= EXERCISE INSTRUCTIONS =
Reproduce only the lines that run from the line containing "heater = too_cold;" to the end of the entries below, exactly as they stand.

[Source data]
*** Begin section ***
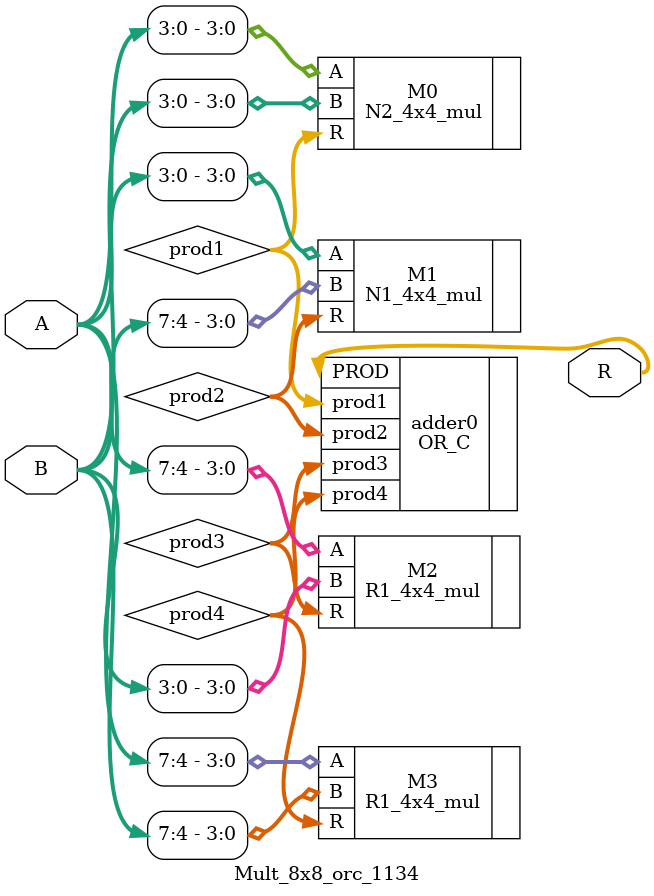
<source format=v>
module Mult_8x8_orc_1134(
input [7:0] A,
input [7:0] B,
output [15:0]R
);
wire [7:0]prod1;
wire [7:0]prod2;
wire [7:0]prod3;
wire [7:0]prod4;

N2_4x4_mul M0(.A(A[3:0]),.B(B[3:0]),.R(prod1));
N1_4x4_mul M1(.A(A[3:0]),.B(B[7:4]),.R(prod2));
R1_4x4_mul M2(.A(A[7:4]),.B(B[3:0]),.R(prod3));
R1_4x4_mul M3(.A(A[7:4]),.B(B[7:4]),.R(prod4));
OR_C adder0(.prod1(prod1),.prod2(prod2),.prod3(prod3),.prod4(prod4),.PROD(R));
endmodule

</source>
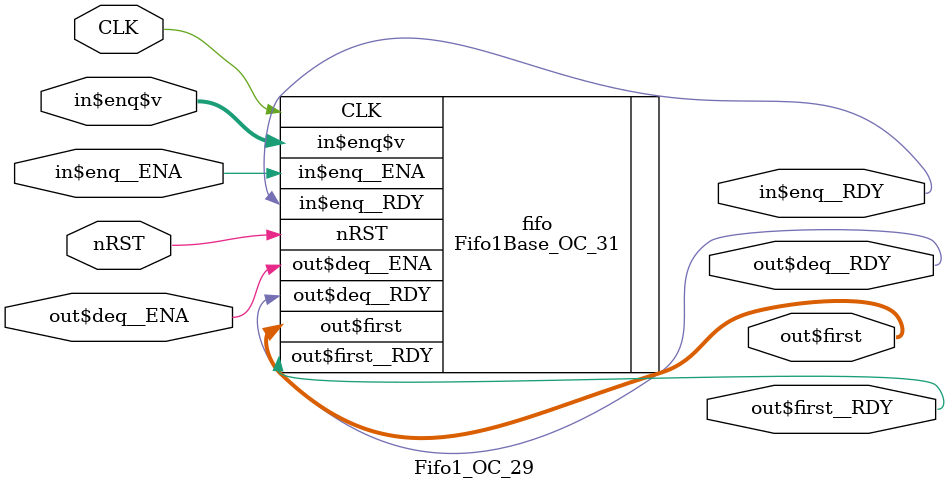
<source format=v>
`include "zynqTop.generated.vh"

`default_nettype none
module Fifo1_OC_29 (input wire CLK, input wire nRST,
    input wire in$enq__ENA,
    input wire [37:0]in$enq$v,
    output wire in$enq__RDY,
    input wire out$deq__ENA,
    output wire out$deq__RDY,
    output wire [37:0]out$first,
    output wire out$first__RDY);
    Fifo1Base_OC_31 fifo (.CLK(CLK), .nRST(nRST),
        .in$enq__ENA(in$enq__ENA),
        .in$enq$v(in$enq$v),
        .in$enq__RDY(in$enq__RDY),
        .out$deq__ENA(out$deq__ENA),
        .out$deq__RDY(out$deq__RDY),
        .out$first(out$first),
        .out$first__RDY(out$first__RDY));
endmodule 

`default_nettype wire    // set back to default value

</source>
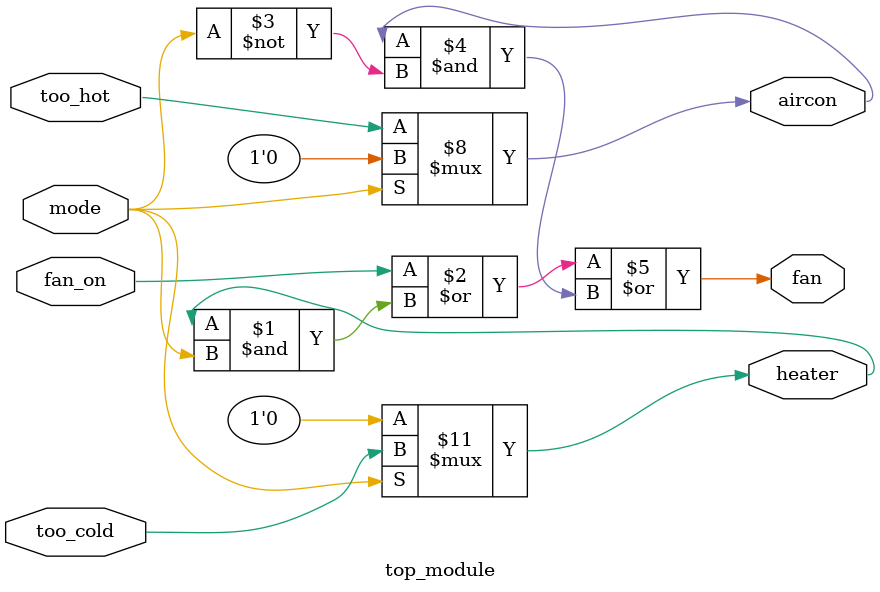
<source format=sv>
module top_module(
    input mode,
    input too_cold,
    input too_hot,
    input fan_on,
    output heater,
    output aircon,
    output fan
);

    reg heater;
    reg aircon;
    wire fan;

    assign fan = fan_on | (heater & mode) | (aircon & ~mode);

    always @(mode or too_cold or too_hot or fan_on) begin
        if (mode) begin
        // heating mode
            heater = too_cold;
            aircon = 0;
        end else begin
        // cooling mode
            heater = 0;
            aircon = too_hot;
        end
    end
endmodule

</source>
*** End section ***
= YOUR RESPONSE =
            heater = too_cold;
            aircon = 0;
        end else begin
        // cooling mode
            heater = 0;
            aircon = too_hot;
        end
    end
endmodule

</source>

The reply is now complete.